[Description of the task] Copy out all lines bearing the word "Kong" from the listing below.

[Supplied data]
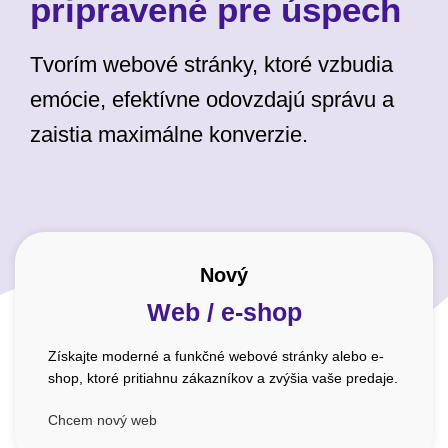
pripravené pre úspech
Tvorím webové stránky, ktoré vzbudia
emócie, efektívne odovzdajú správu a
zaistia maximálne konverzie.
Nový
Web / e-shop
Získajte moderné a funkčné webové stránky alebo e-
shop, ktoré pritiahnu zákazníkov a zvýšia vaše predaje.
Chcem nový web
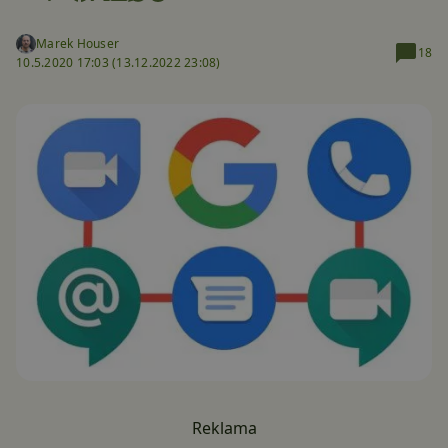
Marek Houser
18
10.5.2020 17:03 (
13.12.2022 23:08)
Reklama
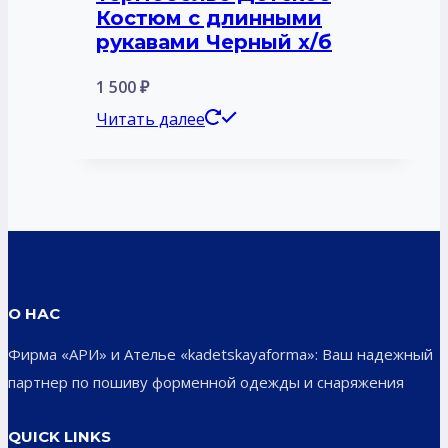
Костюм с длинными
рукавами Черный х/б
1 500
₽
Читать далее
О НАС
Фирма «АРИ» и Ателье «kadetskayaforma»: Ваш надежный
партнер по пошиву форменной одежды и снаряжения
QUICK LINKS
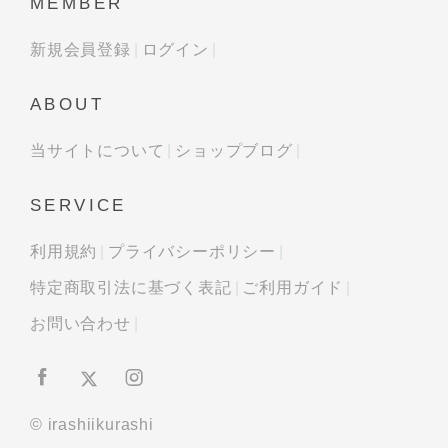
MEMBER
新規会員登録
ログイン
ABOUT
当サイトについて
ショップブログ
SERVICE
利用規約
プライバシーポリシー
特定商取引法に基づく表記
ご利用ガイド
お問い合わせ
© irashiikurashi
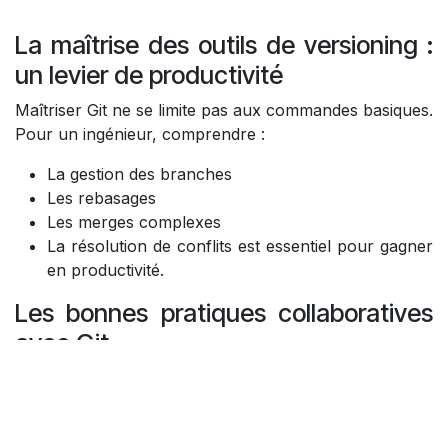
La maîtrise des outils de versioning :
un levier de productivité
Maîtriser Git ne se limite pas aux commandes basiques.
Pour un ingénieur, comprendre :
La gestion des branches
Les rebasages
Les merges complexes
La résolution de conflits est essentiel pour gagner
en productivité.
Les bonnes pratiques collaboratives
avec Git
Adopter des pratiques saines pour faciliter la relecture
de code et réduit la dette technique, telles que :
Des commits atomiques et clairs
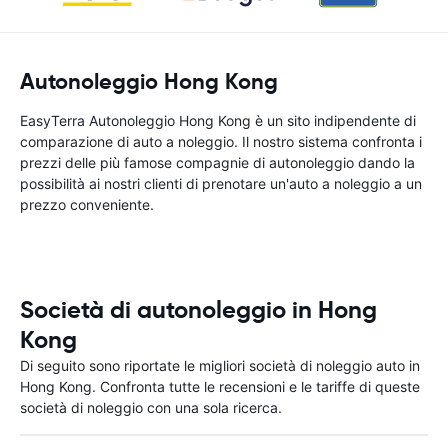
Autonoleggio Hong Kong
EasyTerra Autonoleggio Hong Kong è un sito indipendente di
comparazione di auto a noleggio. Il nostro sistema confronta i
prezzi delle più famose compagnie di autonoleggio dando la
possibilità ai nostri clienti di prenotare un'auto a noleggio a un
prezzo conveniente.
Società di autonoleggio in Hong
Kong
Di seguito sono riportate le migliori società di noleggio auto in
Hong Kong. Confronta tutte le recensioni e le tariffe di queste
società di noleggio con una sola ricerca.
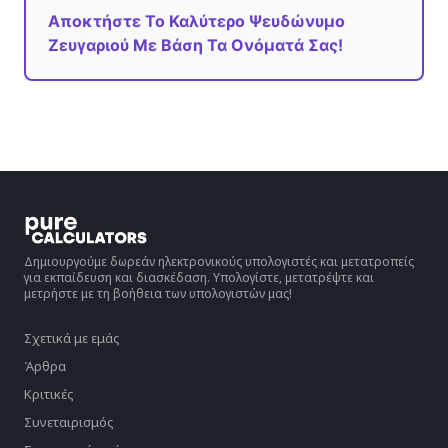
Αποκτήστε Το Καλύτερο Ψευδώνυμο
Ζευγαριού Με Βάση Τα Ονόματά Σας!
Δημιουργούμε δωρεάν ηλεκτρονικούς υπολογιστές και μετατροπείς
για εκπαίδευση και διασκέδαση. Υπολογίστε, μετατρέψτε και
μετρήστε με τη βοήθεια των υπολογιστών μας!
Σχετικά με εμάς
Άρθρα
Κριτικές
Συνεταιρισμός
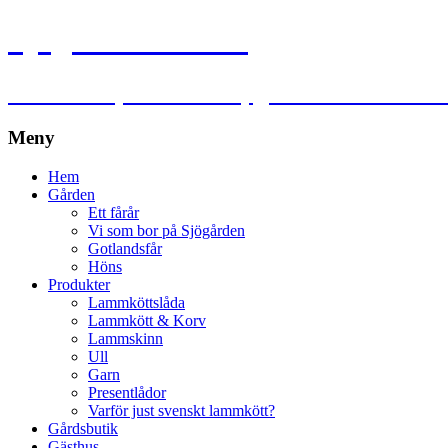
Sjögårdens lamm
Lammkött, lammskinn, garn och ull utanf
Meny
Hoppa
Hem
till
Gården
innehåll
Ett fårår
Vi som bor på Sjögården
Gotlandsfår
Höns
Produkter
Lammköttslåda
Lammkött & Korv
Lammskinn
Ull
Garn
Presentlådor
Varför just svenskt lammkött?
Gårdsbutik
Gästhus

[The completed task]
Autonoleggio Hong Kong
EasyTerra Autonoleggio Hong Kong è un sito indipendente di
Kong
Hong Kong. Confronta tutte le recensioni e le tariffe di queste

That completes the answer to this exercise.